Prompt: All of the data must be printed exactly; please include every line.

(Data extracted from a collection)
:::

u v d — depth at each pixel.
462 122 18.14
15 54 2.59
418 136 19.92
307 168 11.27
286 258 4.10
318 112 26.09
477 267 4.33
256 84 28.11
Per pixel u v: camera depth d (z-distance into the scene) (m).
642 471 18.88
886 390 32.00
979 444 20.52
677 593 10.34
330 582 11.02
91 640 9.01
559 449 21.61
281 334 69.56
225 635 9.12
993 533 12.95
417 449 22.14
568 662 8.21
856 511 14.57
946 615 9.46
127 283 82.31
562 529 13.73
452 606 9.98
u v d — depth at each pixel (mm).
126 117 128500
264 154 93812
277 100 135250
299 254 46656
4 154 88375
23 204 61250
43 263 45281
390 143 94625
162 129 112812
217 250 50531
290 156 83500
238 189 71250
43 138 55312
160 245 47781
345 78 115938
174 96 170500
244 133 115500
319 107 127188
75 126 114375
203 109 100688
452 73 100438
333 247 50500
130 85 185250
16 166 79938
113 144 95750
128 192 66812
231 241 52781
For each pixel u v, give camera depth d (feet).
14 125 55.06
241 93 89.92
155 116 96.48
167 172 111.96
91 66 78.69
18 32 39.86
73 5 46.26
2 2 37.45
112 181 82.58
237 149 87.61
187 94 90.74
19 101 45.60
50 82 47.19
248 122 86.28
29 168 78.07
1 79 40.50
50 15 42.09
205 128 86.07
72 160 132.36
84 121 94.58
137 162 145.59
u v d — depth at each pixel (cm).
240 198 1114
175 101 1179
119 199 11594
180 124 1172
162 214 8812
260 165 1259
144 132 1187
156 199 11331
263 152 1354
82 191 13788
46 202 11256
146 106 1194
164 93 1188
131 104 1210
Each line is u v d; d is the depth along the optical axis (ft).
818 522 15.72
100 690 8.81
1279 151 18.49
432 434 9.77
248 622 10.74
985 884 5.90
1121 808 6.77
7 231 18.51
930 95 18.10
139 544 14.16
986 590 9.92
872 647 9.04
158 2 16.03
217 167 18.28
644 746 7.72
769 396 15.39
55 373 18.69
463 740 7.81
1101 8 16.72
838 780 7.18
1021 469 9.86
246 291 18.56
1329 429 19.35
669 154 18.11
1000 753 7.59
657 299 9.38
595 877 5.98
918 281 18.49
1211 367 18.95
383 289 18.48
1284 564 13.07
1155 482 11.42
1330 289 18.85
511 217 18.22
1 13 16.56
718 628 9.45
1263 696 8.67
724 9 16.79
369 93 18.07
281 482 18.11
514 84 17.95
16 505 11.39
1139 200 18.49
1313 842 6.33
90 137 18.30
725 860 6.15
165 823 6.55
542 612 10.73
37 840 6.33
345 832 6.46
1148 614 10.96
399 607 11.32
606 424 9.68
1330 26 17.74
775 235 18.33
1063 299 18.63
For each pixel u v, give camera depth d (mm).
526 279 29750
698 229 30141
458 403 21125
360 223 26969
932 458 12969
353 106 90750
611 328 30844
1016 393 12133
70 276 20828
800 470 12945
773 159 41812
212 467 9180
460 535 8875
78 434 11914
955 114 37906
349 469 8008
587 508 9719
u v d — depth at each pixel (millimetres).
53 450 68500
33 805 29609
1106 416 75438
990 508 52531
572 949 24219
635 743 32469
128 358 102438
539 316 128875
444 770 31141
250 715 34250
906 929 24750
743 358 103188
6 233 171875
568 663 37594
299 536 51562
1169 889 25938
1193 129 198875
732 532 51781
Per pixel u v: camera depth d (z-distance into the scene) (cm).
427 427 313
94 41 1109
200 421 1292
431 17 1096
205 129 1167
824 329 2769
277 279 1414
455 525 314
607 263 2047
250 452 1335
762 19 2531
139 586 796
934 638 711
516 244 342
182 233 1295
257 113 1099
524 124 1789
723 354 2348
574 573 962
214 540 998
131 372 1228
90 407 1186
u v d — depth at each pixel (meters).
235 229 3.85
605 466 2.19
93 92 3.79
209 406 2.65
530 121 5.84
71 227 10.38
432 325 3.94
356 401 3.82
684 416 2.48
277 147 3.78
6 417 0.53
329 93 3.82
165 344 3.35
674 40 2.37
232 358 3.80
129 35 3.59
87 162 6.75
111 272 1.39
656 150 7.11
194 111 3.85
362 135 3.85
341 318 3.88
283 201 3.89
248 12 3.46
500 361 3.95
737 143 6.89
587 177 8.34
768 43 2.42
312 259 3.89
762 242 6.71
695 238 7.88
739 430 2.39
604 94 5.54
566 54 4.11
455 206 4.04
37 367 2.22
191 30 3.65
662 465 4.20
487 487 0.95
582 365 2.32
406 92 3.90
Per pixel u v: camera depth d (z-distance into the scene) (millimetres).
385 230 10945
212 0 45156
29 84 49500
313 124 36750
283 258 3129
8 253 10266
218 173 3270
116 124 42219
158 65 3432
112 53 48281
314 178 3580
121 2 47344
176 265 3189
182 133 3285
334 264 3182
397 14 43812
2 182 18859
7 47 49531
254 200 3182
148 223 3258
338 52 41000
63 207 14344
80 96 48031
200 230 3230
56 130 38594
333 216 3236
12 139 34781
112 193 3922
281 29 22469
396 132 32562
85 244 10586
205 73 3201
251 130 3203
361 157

:::

Output for this exercise:
u v d — depth at each pixel.
462 122 18.14
15 54 2.59
418 136 19.92
307 168 11.27
286 258 4.10
318 112 26.09
477 267 4.33
256 84 28.11
Per pixel u v: camera depth d (z-distance into the scene) (m).
642 471 18.88
886 390 32.00
979 444 20.52
677 593 10.34
330 582 11.02
91 640 9.01
559 449 21.61
281 334 69.56
225 635 9.12
993 533 12.95
417 449 22.14
568 662 8.21
856 511 14.57
946 615 9.46
127 283 82.31
562 529 13.73
452 606 9.98
u v d — depth at each pixel (mm).
126 117 128500
264 154 93812
277 100 135250
299 254 46656
4 154 88375
23 204 61250
43 263 45281
390 143 94625
162 129 112812
217 250 50531
290 156 83500
238 189 71250
43 138 55312
160 245 47781
345 78 115938
174 96 170500
244 133 115500
319 107 127188
75 126 114375
203 109 100688
452 73 100438
333 247 50500
130 85 185250
16 166 79938
113 144 95750
128 192 66812
231 241 52781
For each pixel u v, give camera depth d (feet).
14 125 55.06
241 93 89.92
155 116 96.48
167 172 111.96
91 66 78.69
18 32 39.86
73 5 46.26
2 2 37.45
112 181 82.58
237 149 87.61
187 94 90.74
19 101 45.60
50 82 47.19
248 122 86.28
29 168 78.07
1 79 40.50
50 15 42.09
205 128 86.07
72 160 132.36
84 121 94.58
137 162 145.59
u v d — depth at each pixel (cm).
240 198 1114
175 101 1179
119 199 11594
180 124 1172
162 214 8812
260 165 1259
144 132 1187
156 199 11331
263 152 1354
82 191 13788
46 202 11256
146 106 1194
164 93 1188
131 104 1210
Each line is u v d; d is the depth along the optical axis (ft).
818 522 15.72
100 690 8.81
1279 151 18.49
432 434 9.77
248 622 10.74
985 884 5.90
1121 808 6.77
7 231 18.51
930 95 18.10
139 544 14.16
986 590 9.92
872 647 9.04
158 2 16.03
217 167 18.28
644 746 7.72
769 396 15.39
55 373 18.69
463 740 7.81
1101 8 16.72
838 780 7.18
1021 469 9.86
246 291 18.56
1329 429 19.35
669 154 18.11
1000 753 7.59
657 299 9.38
595 877 5.98
918 281 18.49
1211 367 18.95
383 289 18.48
1284 564 13.07
1155 482 11.42
1330 289 18.85
511 217 18.22
1 13 16.56
718 628 9.45
1263 696 8.67
724 9 16.79
369 93 18.07
281 482 18.11
514 84 17.95
16 505 11.39
1139 200 18.49
1313 842 6.33
90 137 18.30
725 860 6.15
165 823 6.55
542 612 10.73
37 840 6.33
345 832 6.46
1148 614 10.96
399 607 11.32
606 424 9.68
1330 26 17.74
775 235 18.33
1063 299 18.63
For each pixel u v, give camera depth d (mm).
526 279 29750
698 229 30141
458 403 21125
360 223 26969
932 458 12969
353 106 90750
611 328 30844
1016 393 12133
70 276 20828
800 470 12945
773 159 41812
212 467 9180
460 535 8875
78 434 11914
955 114 37906
349 469 8008
587 508 9719
u v d — depth at each pixel (millimetres).
53 450 68500
33 805 29609
1106 416 75438
990 508 52531
572 949 24219
635 743 32469
128 358 102438
539 316 128875
444 770 31141
250 715 34250
906 929 24750
743 358 103188
6 233 171875
568 663 37594
299 536 51562
1169 889 25938
1193 129 198875
732 532 51781
Per pixel u v: camera depth d (z-distance into the scene) (cm).
427 427 313
94 41 1109
200 421 1292
431 17 1096
205 129 1167
824 329 2769
277 279 1414
455 525 314
607 263 2047
250 452 1335
762 19 2531
139 586 796
934 638 711
516 244 342
182 233 1295
257 113 1099
524 124 1789
723 354 2348
574 573 962
214 540 998
131 372 1228
90 407 1186
u v d — depth at each pixel (meters).
235 229 3.85
605 466 2.19
93 92 3.79
209 406 2.65
530 121 5.84
71 227 10.38
432 325 3.94
356 401 3.82
684 416 2.48
277 147 3.78
6 417 0.53
329 93 3.82
165 344 3.35
674 40 2.37
232 358 3.80
129 35 3.59
87 162 6.75
111 272 1.39
656 150 7.11
194 111 3.85
362 135 3.85
341 318 3.88
283 201 3.89
248 12 3.46
500 361 3.95
737 143 6.89
587 177 8.34
768 43 2.42
312 259 3.89
762 242 6.71
695 238 7.88
739 430 2.39
604 94 5.54
566 54 4.11
455 206 4.04
37 367 2.22
191 30 3.65
662 465 4.20
487 487 0.95
582 365 2.32
406 92 3.90
Per pixel u v: camera depth d (z-distance into the scene) (millimetres).
385 230 10945
212 0 45156
29 84 49500
313 124 36750
283 258 3129
8 253 10266
218 173 3270
116 124 42219
158 65 3432
112 53 48281
314 178 3580
121 2 47344
176 265 3189
182 133 3285
334 264 3182
397 14 43812
2 182 18859
7 47 49531
254 200 3182
148 223 3258
338 52 41000
63 207 14344
80 96 48031
200 230 3230
56 130 38594
333 216 3236
12 139 34781
112 193 3922
281 29 22469
396 132 32562
85 244 10586
205 73 3201
251 130 3203
361 157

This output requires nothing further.